О художнике Никомахе говорили, что «никто не был более скор в работе», и, действительно, еще во времена Плиния римские храмы содержали множество картин этого плодовитого мастера конца классической эпохи. Об одном из полотен Никомаха, которое в качестве военного трофея было посвящено полководцем Планком Юпитеру Капитолийскому, мы можем судить увереннее, чем о других. Плиний так описывает его сюжет: «Виктория, увлекающая ввысь четверку коней».[13] На монетах, выбитых одним из представителей рода Плавтия Планка в I в. до н.э., воспроизведена эта картина. Легко опознается она на шести геммах, сохранивших тот же сюжет, из которых две хранятся в Эрмитаже. Лучшая и, видимо, наиболее верная копия этой картины — на эрмитажной камее с подписью резчика Руфа. Свободная, динамичная композиция, мажорный пафос темы, ясность деталей, не нарушающая единства группы,— эти качества обеспечили популярность темы в римской глиптике. К тому же она очень легко и естественно вписывалась в овал резного камня. У Никомаха был дар декоративиста, вторая его работа — «Сцилла», сохранившаяся в нескольких повторениях на монетах и геммах, — обнаруживает то же умение в сложном кружевном переплетении деталей не утерять единства группы. Легендарное гомеровское чудище предстает в виде могучей женщины с веслом в руках, чье тело ниже пояса превращается в тела собак и змей. Энергичное движение рук Сциллы, бьющиеся в волнах жертвы чудища, переплетение змеиных тел — все это создает бурную, динамичную барочную композицию. Оригинальная картина Никомаха хранилась в римском храме Мира.

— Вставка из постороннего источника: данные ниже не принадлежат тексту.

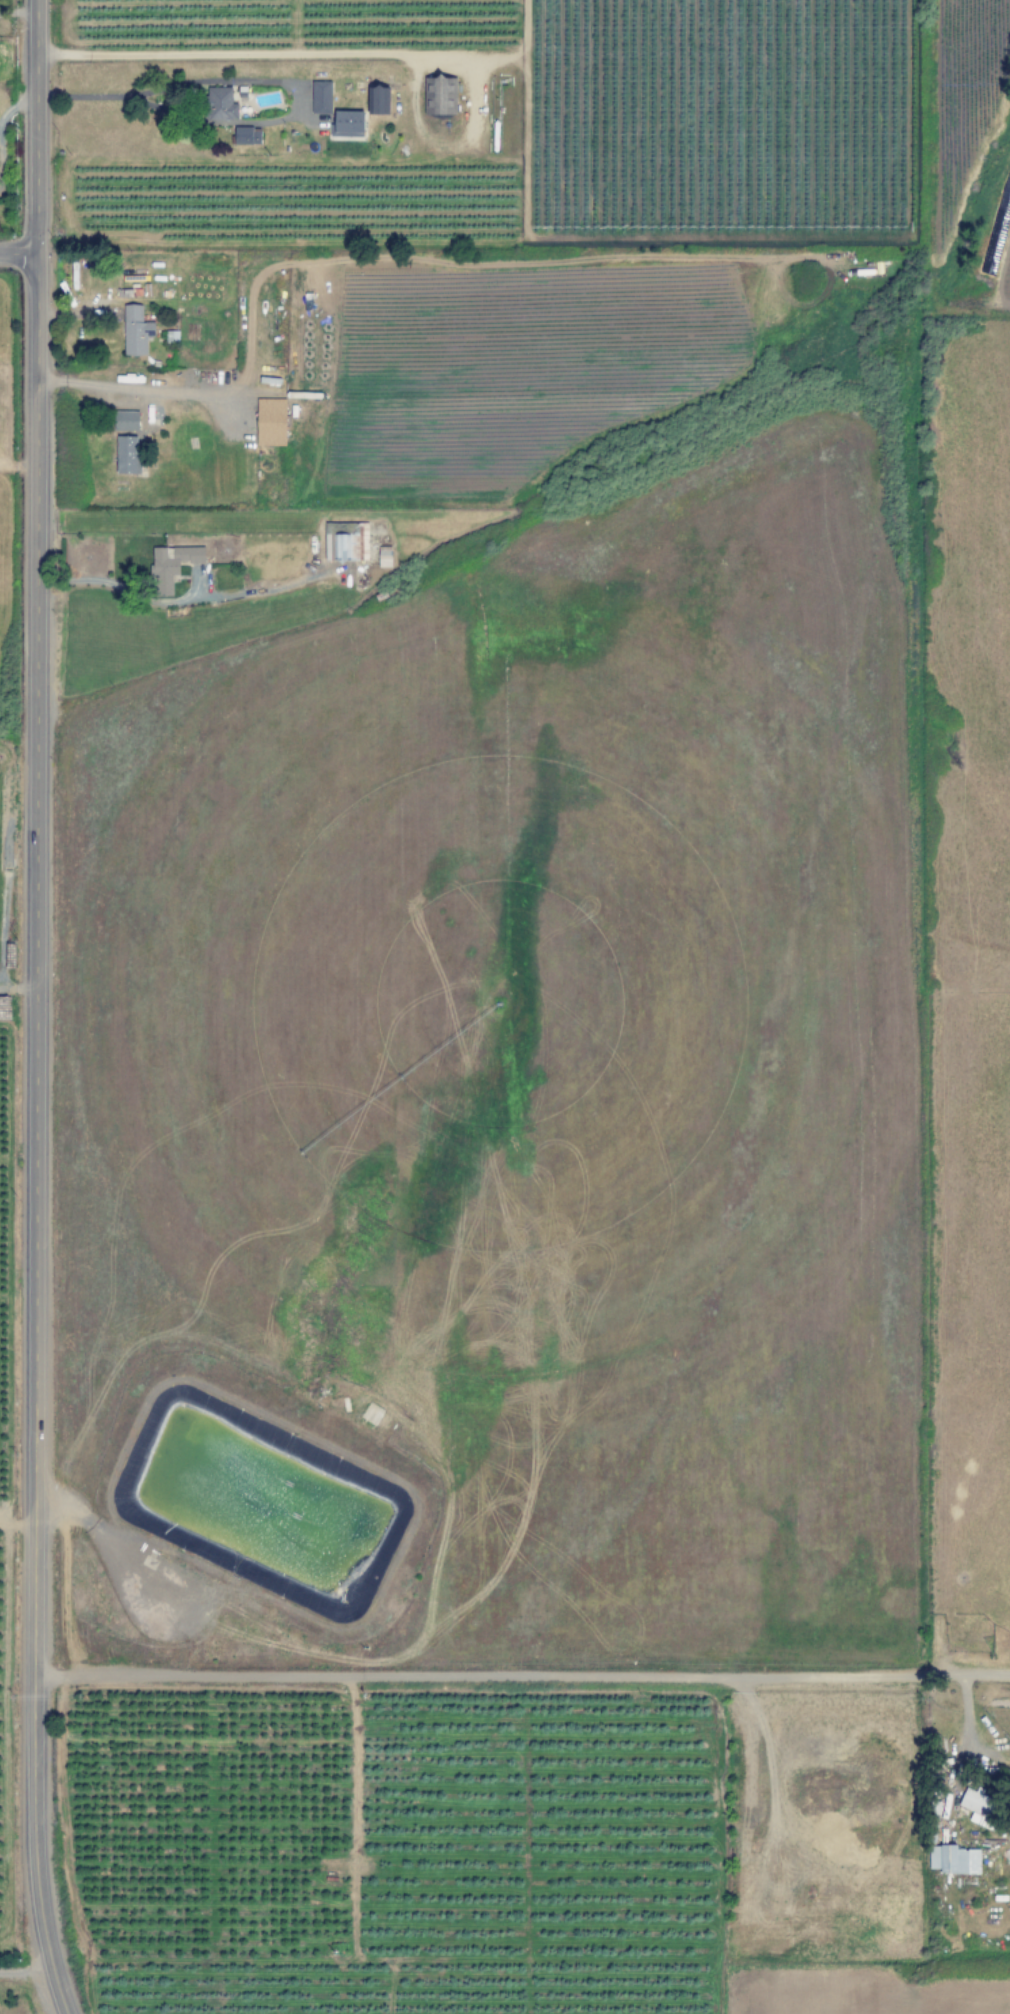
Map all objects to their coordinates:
building: (442, 95)
building: (321, 97)
building: (381, 101)
building: (220, 104)
building: (349, 124)
building: (247, 136)
road: (20, 255)
building: (135, 331)
building: (125, 420)
building: (271, 422)
building: (127, 455)
building: (346, 542)
building: (384, 557)
building: (171, 565)
road: (39, 1008)
road: (524, 1676)
building: (980, 1808)
building: (953, 1860)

Последней, незавершенной до конца, но тем более ценившейся работой Никомаха была его картина «Тиндариды», т.е. сыновья Леды Кастор и Поллукс. Судя по стилю выше перечисленных работ, художник любил изображения бурных, стремительных сцен. Сюда можно добавить его «Похищение Прозерпины», где мастер изобразил стремительно мчащуюся четверку коней Аида, держащего в объятиях свою отчаянно жестикулирующую жертву. Нам представляется, что и последняя картина Никомаха должна была отличаться тем же беспокойным [97] динамизмом. Возможно, именно она воспроизведена в эрмитажной камее с изображением всадников-Диоскуров верхом на вздыбленных, конях, как будто увлекающих их в небеса.[14]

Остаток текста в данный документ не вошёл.